I docenti possono contestare un eventuale ordine di servizio anche con
un'azione giudiziaria ma nel frattempo e 'nelle more del giudizio'
(non auspicabile dallo stesso avv.Mauceri) occorre ottemperare.
"Dura lex sed lex".
Perché mai gli uomini e le donne di scuola che siedono nelle poltrone
dei vari "uffici vertenze o uffici legali", blasonati dal sindacato
scuola, non dicono chiaramente a insegnanti e genitori come stanno le
cose? Giova a qualcuno tutto sto torbido che si sta creando? A parte
ciò, i suggerimenti di lotta degli insegnanti fanno affiorare per
contrappasso anche una seria questione di etica professionale: quanto
sarà 'valida e attendibile e vera', la valutazione dei processi di
apprendimento e la valutazione dei processi globali di maturazione
degli alunni? Che modello docimologico superiore adotterà mai la
scuola o la classe che con tanta disinvoltura demolisce gli strumenti
di verifica di altri organismi?
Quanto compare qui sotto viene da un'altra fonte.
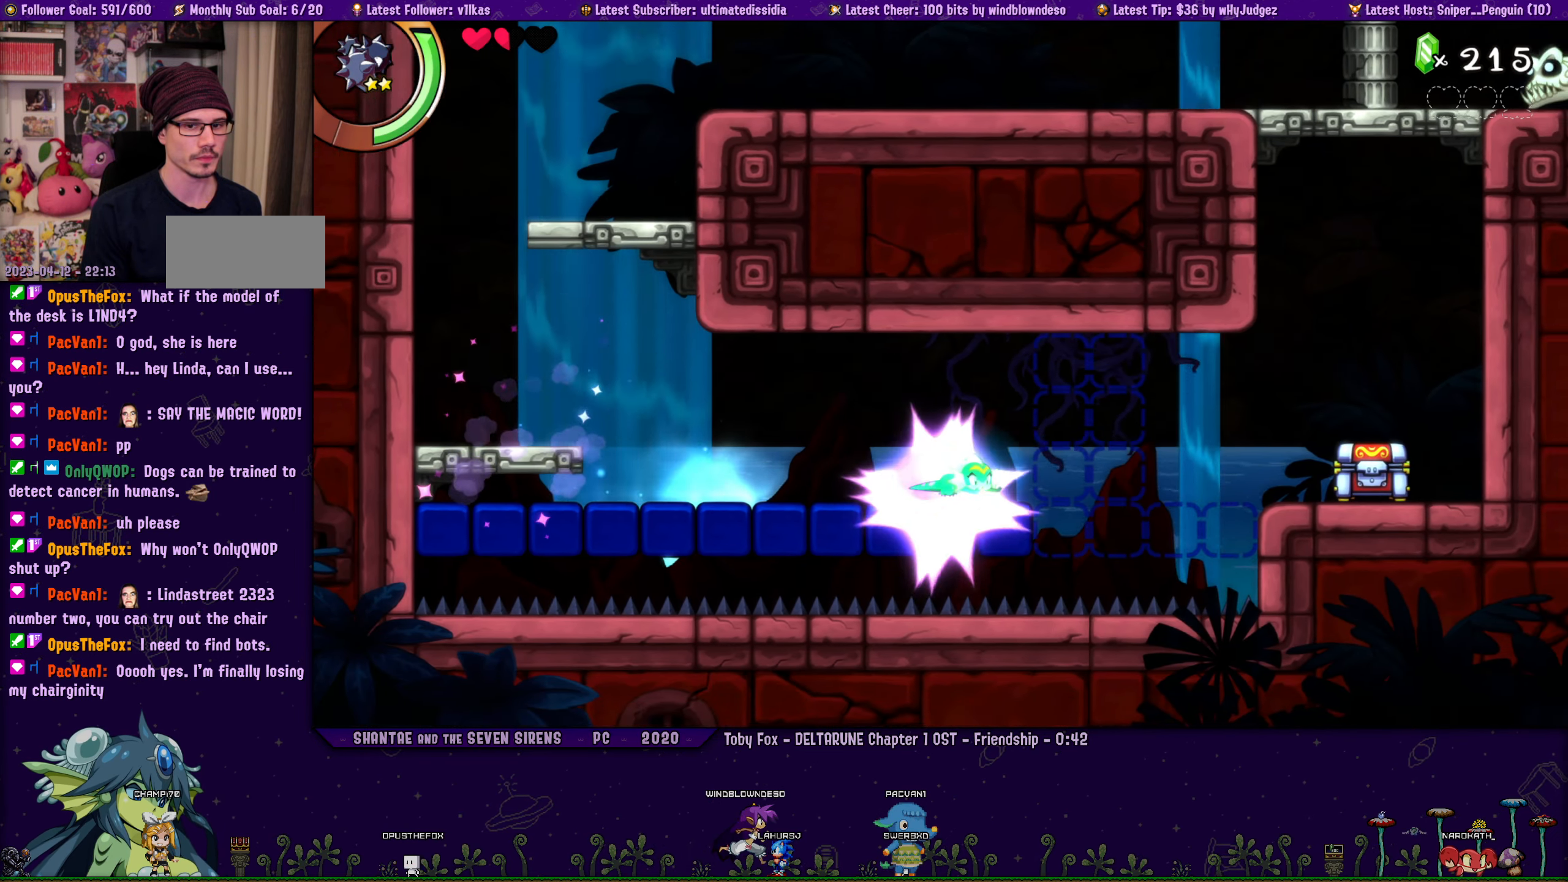
{"buttons": [], "left_stick": "center", "events": [[200, "R1", "up"], [383, "DPAD_RIGHT", "up"], [400, "DPAD_DOWN", "up"]]}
Si tratta davvero qui di
"professionalità magistrale illuminata"? Trovo che c'è una evidente
supponenza, forse un pochettino spocchiosa, in chi vuole insegnare a
quelli dell'INVALSI il loro mestiere, se i test sono buoni, se i
metodi sono scientifici, ecc. E' già così difficile rendere credibile
l'autodiagnosi del nostro mestiere in classe e a scuola.
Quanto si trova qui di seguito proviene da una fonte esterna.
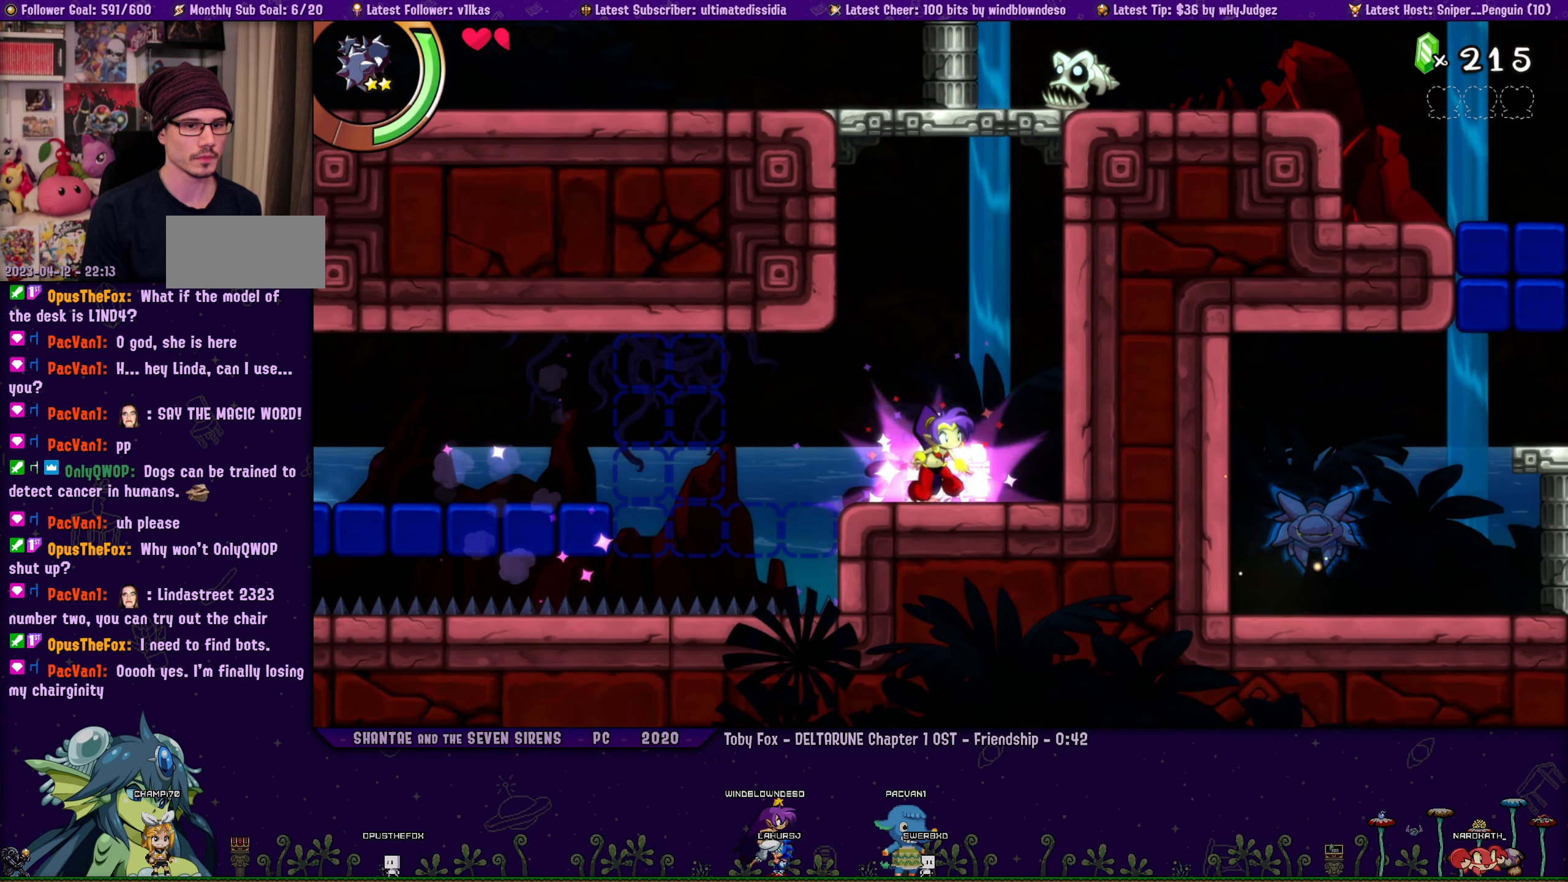
{"buttons": [], "left_stick": "center", "events": [[233, "DPAD_DOWN", "down"], [250, "SQUARE", "down"], [366, "SQUARE", "up"], [466, "DPAD_DOWN", "up"]]}
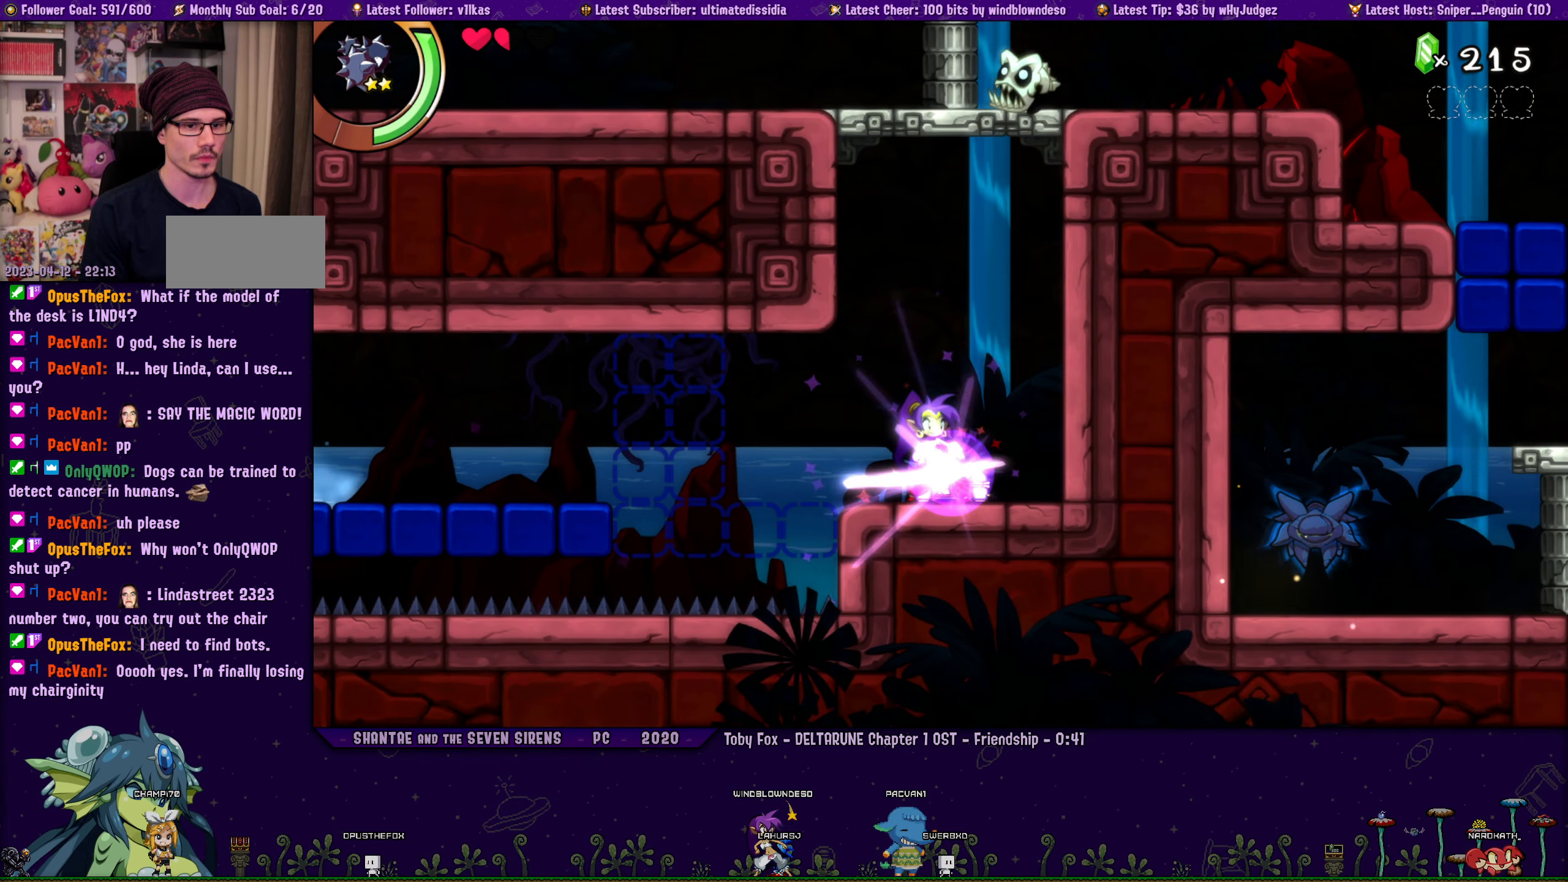
{"buttons": [], "left_stick": "center", "events": []}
E poi il suggerire metodi di lotta illegale, come si concilia con la
quotidiana necessità di incarnare in classe "l'educazione alla
legalità", per battere, col ragionamento e col modello adulto da
maestri, le mafie grandi e piccole, i bullismi estorsivi, le violenze
individuali e di gruppo che talvolta manco riusciamo a vedere tra i
banchi? L'insegnante che suggerisce ai genitori di tenersi a casa i
figli per tre giorni per evitare mezz'ora di questionario invalsi,
forse è in conflitto con la sua stessa professione più che con
l'Invalsi: perché la legge e la deontologia ci hanno sempre spinto
contro l'evasione scolastica.
L'obbedienza non è una virtù in assoluto. Ci sono questioni di
coscienza importanti che ci spingono a pagare il prezzo cocente
dell'obiezione e della disubbidienza civile. Ma vi pare questo il
caso? Credo proprio di no. E so che la sovranità della legge ci vuole
sempre composti anche se critici: "Leges sine moribus vane".
Un'etica professionale troppo sbrindellata danneggia noi stessi della
scuola e non giova alla comunità di cultura alla quale ci dedichiamo.